***** Dataset records

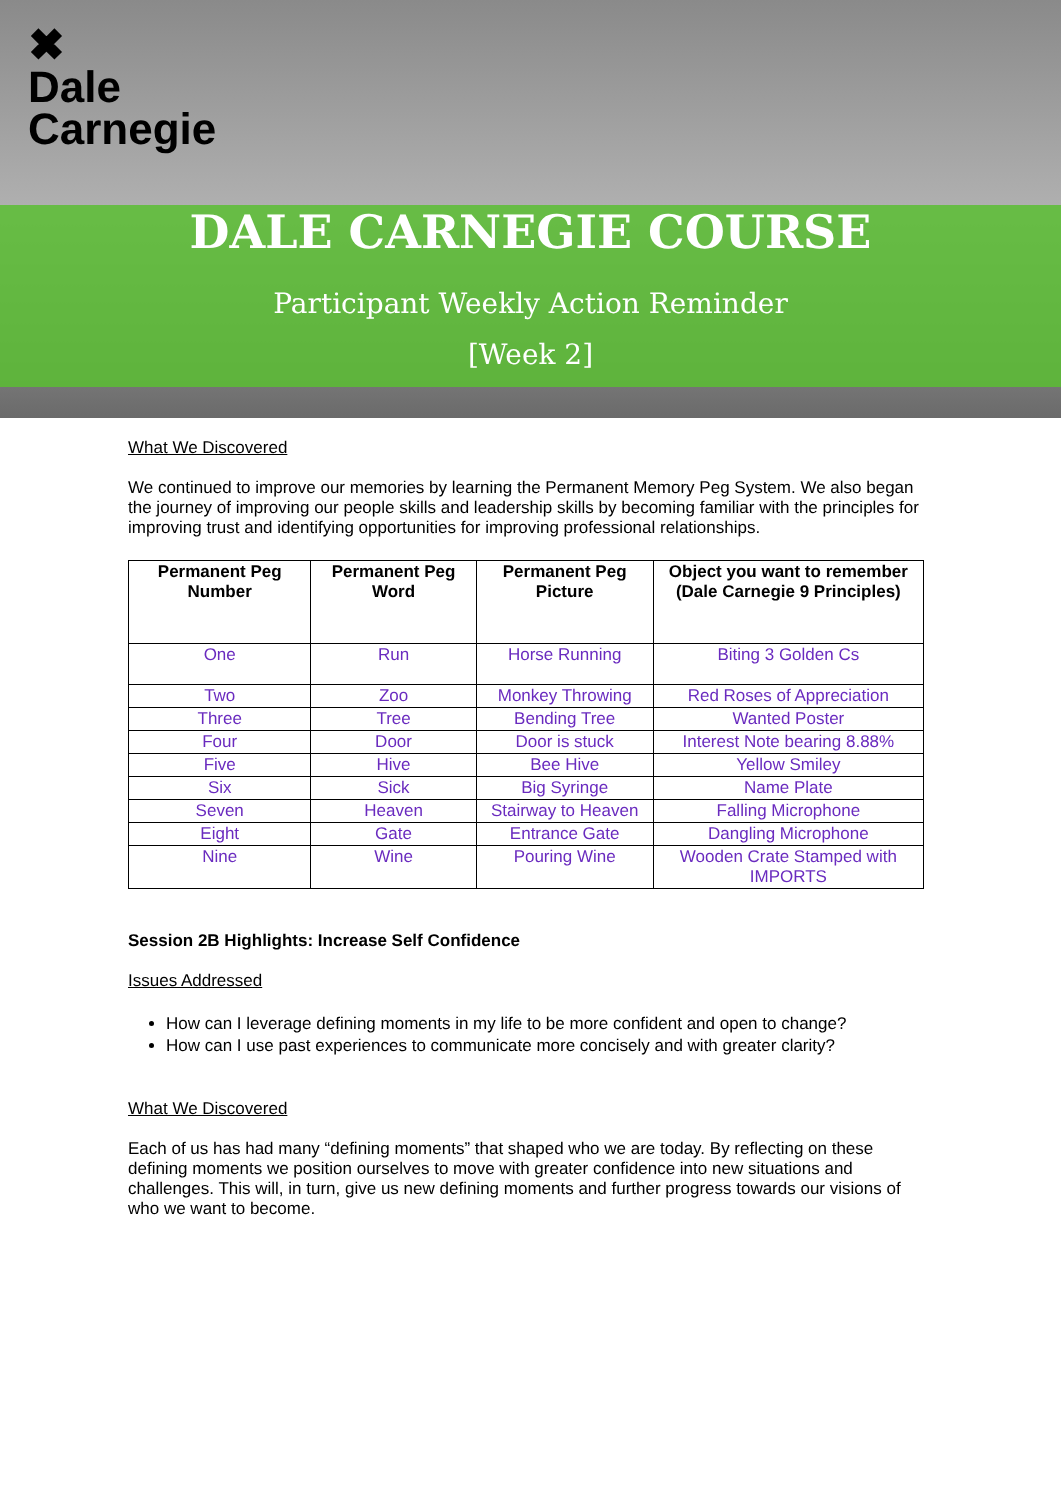✖
Dale
Carnegie
DALE CARNEGIE COURSE
Participant Weekly Action Reminder
[Week 2]
What We Discovered
We continued to improve our memories by learning the Permanent Memory Peg System. We also began the journey of improving our people skills and leadership skills by becoming familiar with the principles for improving trust and identifying opportunities for improving professional relationships.
| Permanent Peg Number | Permanent Peg Word | Permanent Peg Picture | Object you want to remember (Dale Carnegie 9 Principles) |
| --- | --- | --- | --- |
| One | Run | Horse Running | Biting 3 Golden Cs |
| Two | Zoo | Monkey Throwing | Red Roses of Appreciation |
| Three | Tree | Bending Tree | Wanted Poster |
| Four | Door | Door is stuck | Interest Note bearing 8.88% |
| Five | Hive | Bee Hive | Yellow Smiley |
| Six | Sick | Big Syringe | Name Plate |
| Seven | Heaven | Stairway to Heaven | Falling Microphone |
| Eight | Gate | Entrance Gate | Dangling Microphone |
| Nine | Wine | Pouring Wine | Wooden Crate Stamped with IMPORTS |
Session 2B Highlights: Increase Self Confidence
Issues Addressed
How can I leverage defining moments in my life to be more confident and open to change?
How can I use past experiences to communicate more concisely and with greater clarity?
What We Discovered
Each of us has had many “defining moments” that shaped who we are today. By reflecting on these defining moments we position ourselves to move with greater confidence into new situations and challenges. This will, in turn, give us new defining moments and further progress towards our visions of who we want to become.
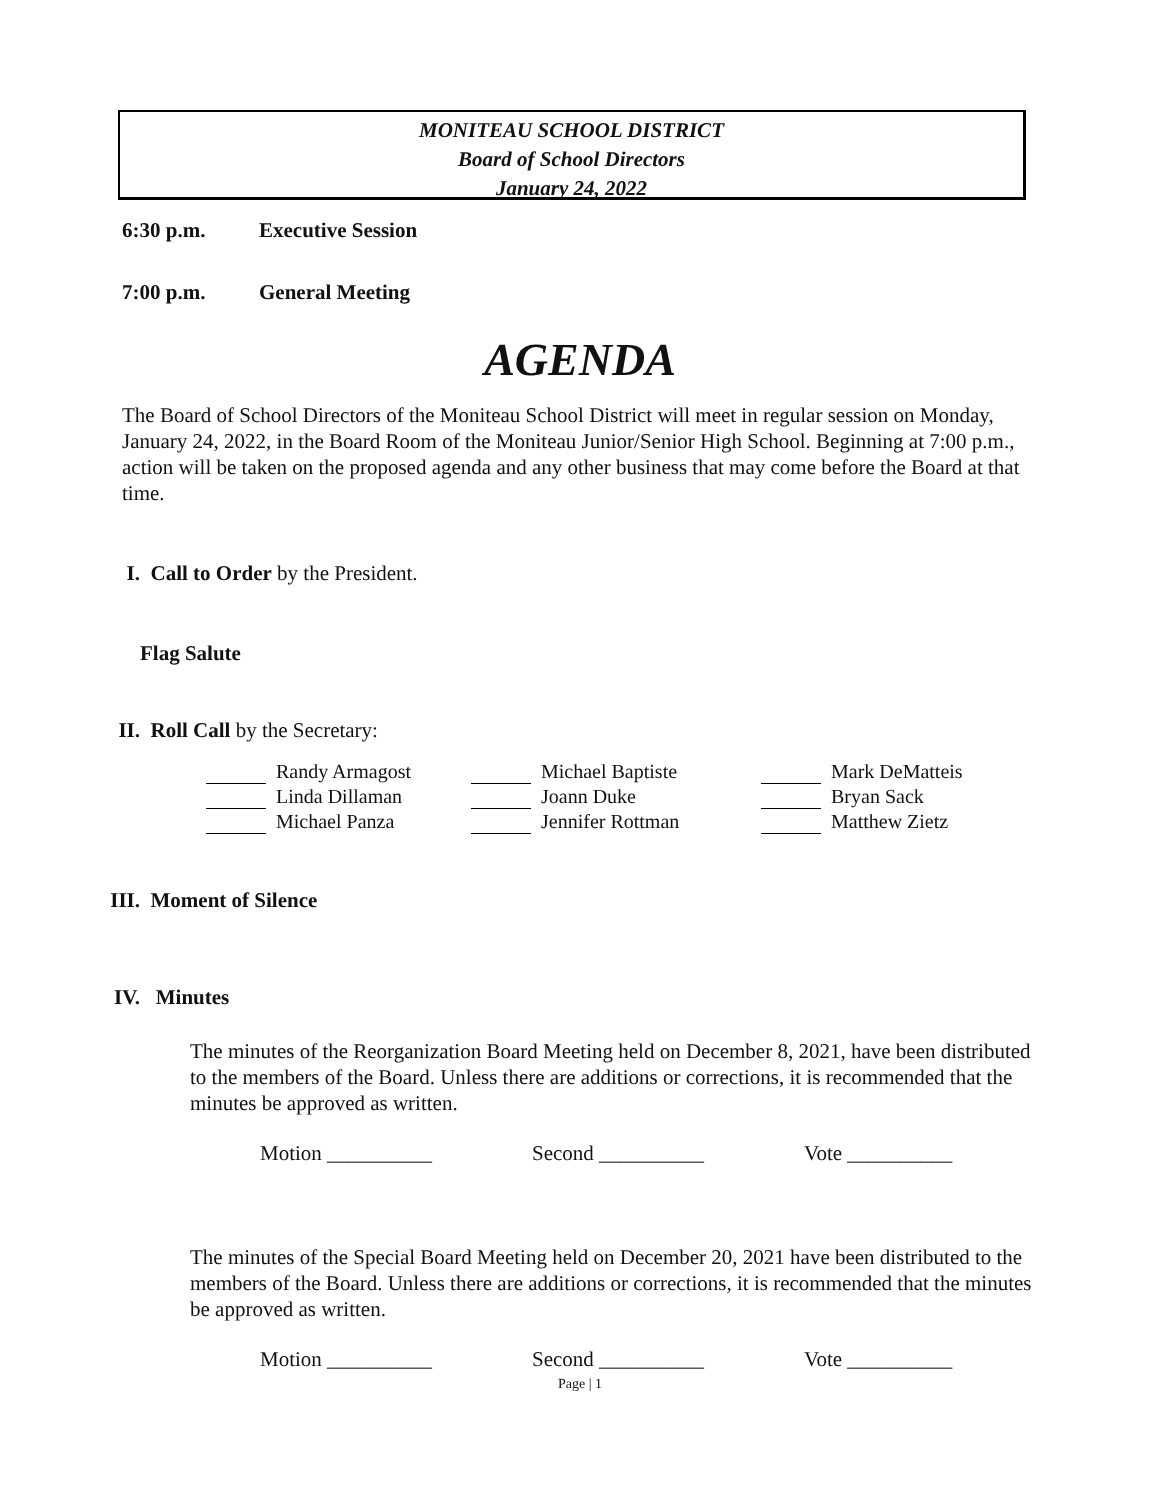MONITEAU SCHOOL DISTRICT
Board of School Directors
January 24, 2022
6:30 p.m. Executive Session
7:00 p.m. General Meeting
AGENDA
The Board of School Directors of the Moniteau School District will meet in regular session on Monday, January 24, 2022, in the Board Room of the Moniteau Junior/Senior High School. Beginning at 7:00 p.m., action will be taken on the proposed agenda and any other business that may come before the Board at that time.
I. Call to Order by the President.
Flag Salute
II. Roll Call by the Secretary:
| Randy Armagost | Michael Baptiste | Mark DeMatteis |
| Linda Dillaman | Joann Duke | Bryan Sack |
| Michael Panza | Jennifer Rottman | Matthew Zietz |
III. Moment of Silence
IV. Minutes
The minutes of the Reorganization Board Meeting held on December 8, 2021, have been distributed to the members of the Board. Unless there are additions or corrections, it is recommended that the minutes be approved as written.
Motion __________ Second __________ Vote __________
The minutes of the Special Board Meeting held on December 20, 2021 have been distributed to the members of the Board. Unless there are additions or corrections, it is recommended that the minutes be approved as written.
Motion __________ Second __________ Vote __________
Page | 1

**********

:: Exercise objective ::
Within the material above, the line with "Dangling Microphone |" opens the range and the line with "How can I leverage" closes it; reproduce that range word for word.

:: Problem solution ::
| Eight | Gate | Entrance Gate | Dangling Microphone |
| Nine | Wine | Pouring Wine | Wooden Crate Stamped with IMPORTS |
Session 2B Highlights: Increase Self Confidence
Issues Addressed
How can I leverage defining moments in my life to be more confident and open to change?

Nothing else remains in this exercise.